Opinion
November 8, 1973
Order, Supreme Court, New York County, entered on August 22, 1972, insofar as it denied plaintiff's motion for an order of consolidation or concurrent consideration and for summary judgment, unanimously reversed, on the law, and said order, insofar as it denied the cross motion of defendant Benedict Ginsberg, Esq., unanimously modified, on the law and the facts, and the cross motion granted only to the extent of a remand for a hearing to determine the fixation of fees, all without costs and without disbursements. The main motion for summary judgment is meritorious.
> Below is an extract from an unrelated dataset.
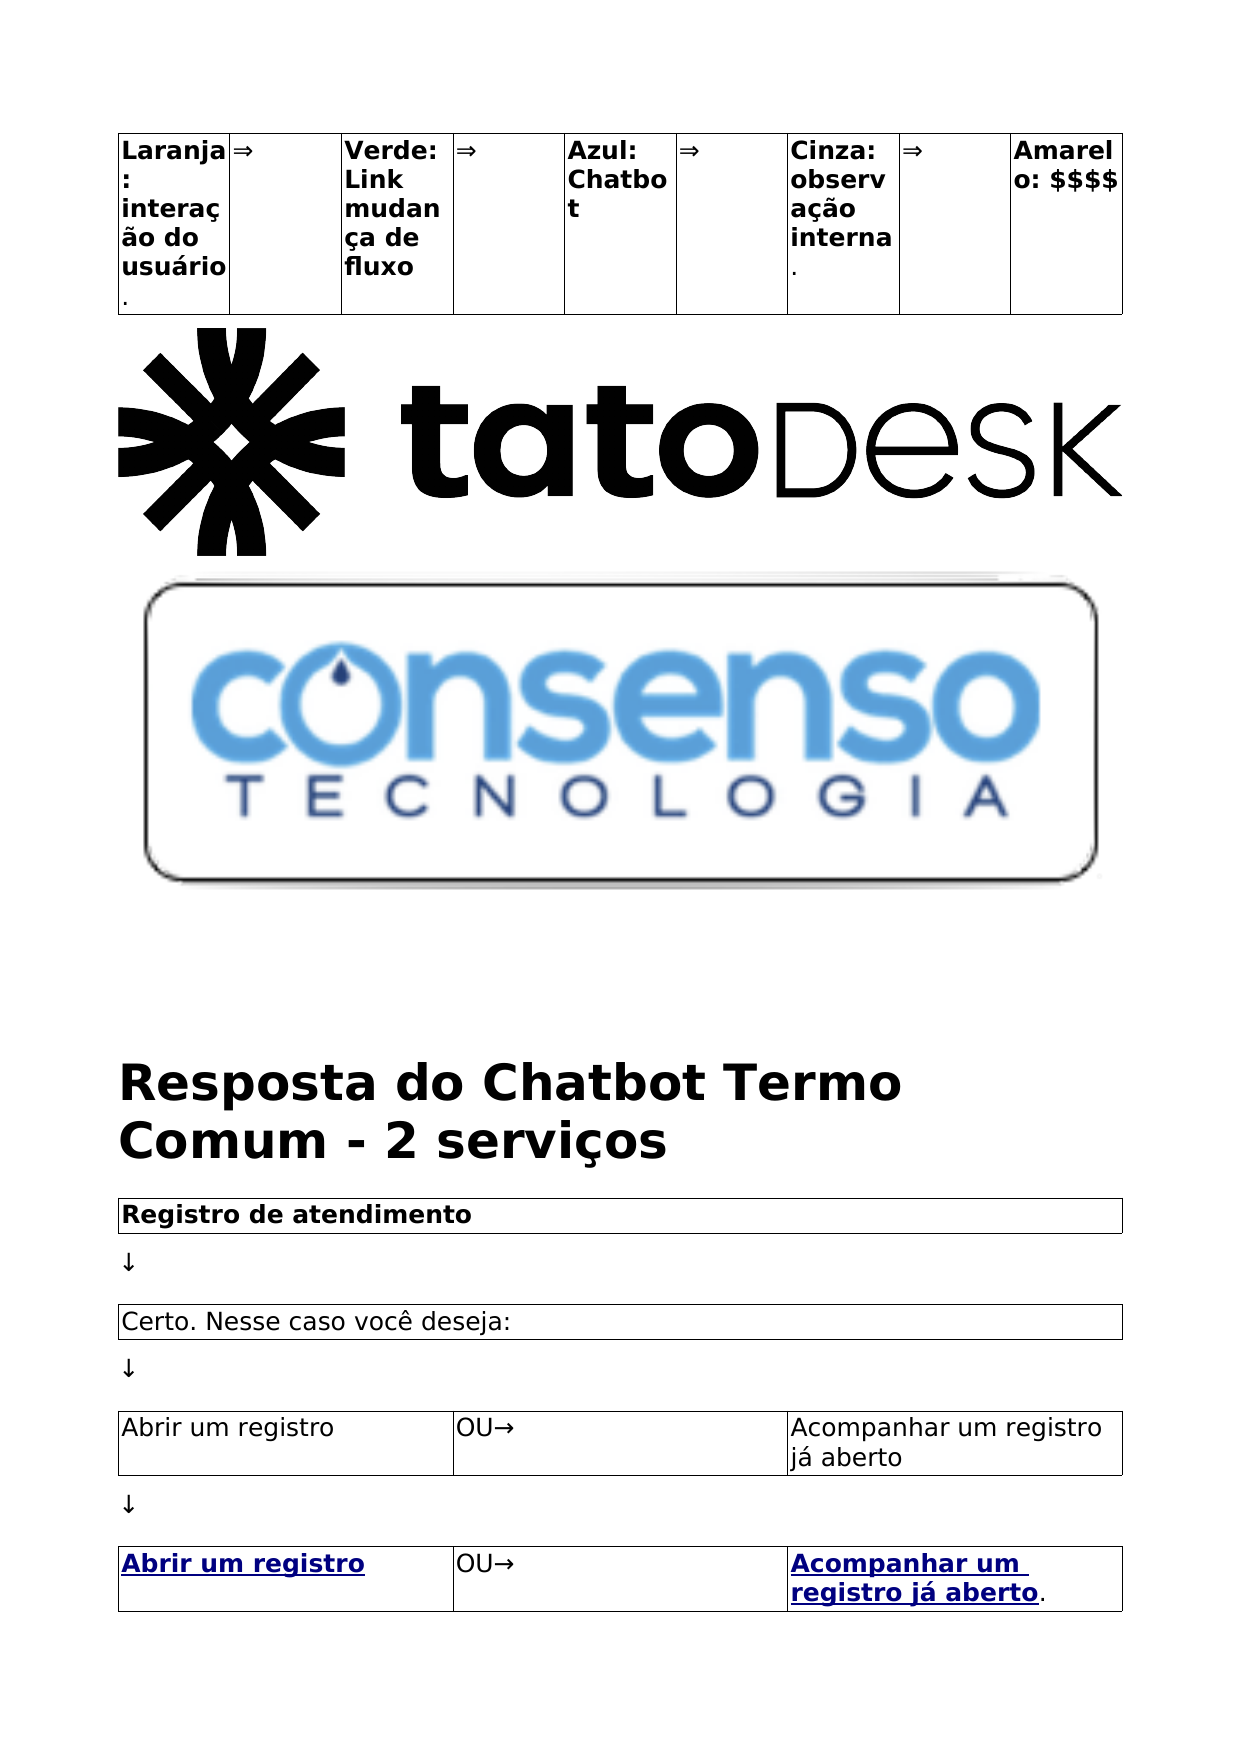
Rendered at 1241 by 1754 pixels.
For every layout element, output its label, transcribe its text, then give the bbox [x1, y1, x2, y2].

The documentary evidence submitted on the motion, conceded to be "genuine and authentic", conclusively demonstrates that the fund in question represented the proceeds of a trust established in writing, December 10, 1954, between plaintiff and the Bosurgi defendants and their mother, Adriana Bosurgi; and that it belongs to plaintiff, for whom the defendants, Bosurgi, have been simply holding it in a fiduciary and custodial capacity. Thus, there is no genuine issue of fact in respect of title thereto. The posture of the Chemical Bank is not realistic. We perceive no development whereby the bank could possibly be prejudiced by this grant of summary judgment. Nor can the pending Federal actions and proceedings present any bar to the entry of summary judgment in favor of the plaintiff, as the tax liens, if valid, are not affected. In any event, we find no impediment to this court's determining an issue of fact competently before it, regardless of peripheral Federal questions. ( Venitron Corp. v. Benjamin, 440 F.2d 105, cert. den., 402 U.S. 987.) And it is clearly so when the plaintiff herein has not been stayed by a Federal court order.
Concur — McGivern, J.P., Markewich, Kupferman, Lane and Steuer, JJ.